» **Task description**
The word "objects" marks the lines to copy; find all of them in the entries below.

━━━━━━

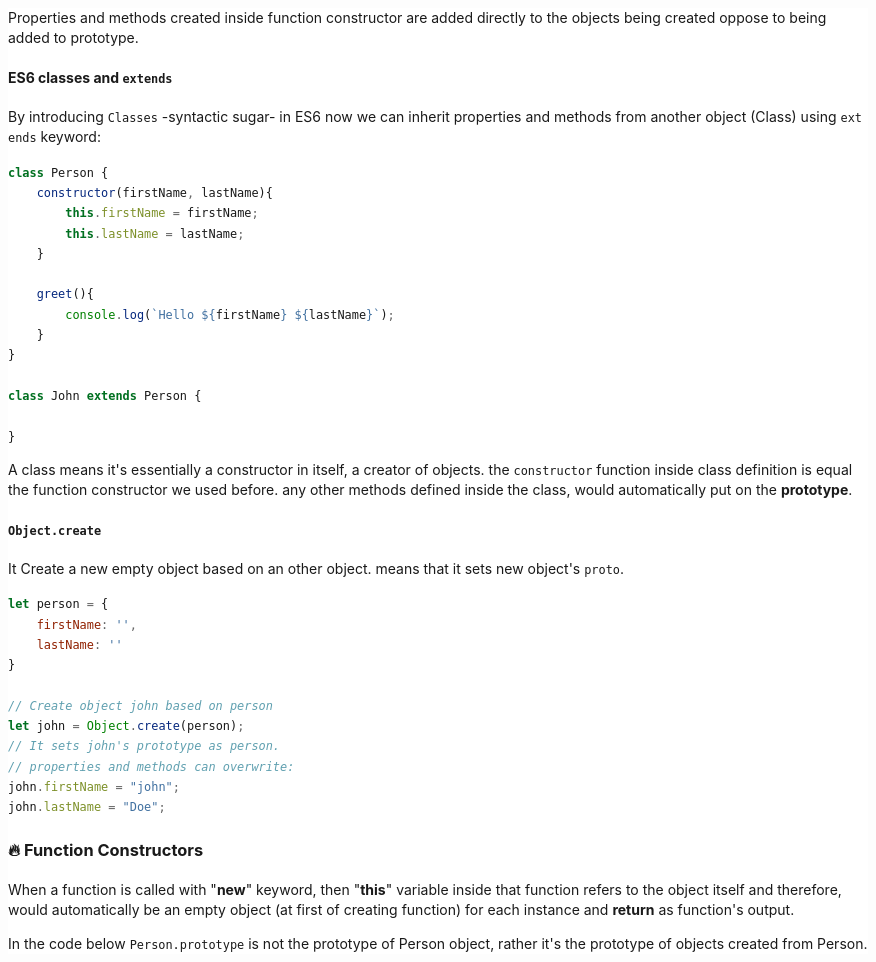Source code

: Properties and methods created inside function constructor are added directly to the objects being created oppose to being added to prototype.

#### ES6 classes and `extends`

By introducing `Classes` -syntactic sugar- in ES6 now we can inherit properties and methods from another object (Class) using `extends` keyword:
```javascript
class Person {
    constructor(firstName, lastName){
        this.firstName = firstName;
        this.lastName = lastName;
    }
    
    greet(){
        console.log(`Hello ${firstName} ${lastName}`);
    }
}

class John extends Person {

}
```

A class means it's essentially a constructor in itself, a creator of objects.
the `constructor` function inside class definition is equal the function constructor we used before. any other methods defined inside the class, would automatically put on the **prototype**.

#### `Object.create`
It Create a new empty object based on an other object. means that it sets new object's `proto`.
```javascript
let person = {
    firstName: '',
    lastName: ''
}

// Create object john based on person
let john = Object.create(person);
// It sets john's prototype as person.
// properties and methods can overwrite:
john.firstName = "john";
john.lastName = "Doe";

```



### 🔥 Function Constructors

When a function is called with "**new**" keyword, then "**this**" variable inside that function refers to the object itself and therefore, would automatically be an empty object (at first of creating function) for each instance and **return** as function's output.

In the code below `Person.prototype` is not the prototype of Person object, rather it's the prototype of objects created from Person.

━━━━━━

» **Reply to the exercise**
: Properties and methods created inside function constructor are added directly to the objects being created oppose to being added to prototype.
A class means it's essentially a constructor in itself, a creator of objects.
In the code below `Person.prototype` is not the prototype of Person object, rather it's the prototype of objects created from Person.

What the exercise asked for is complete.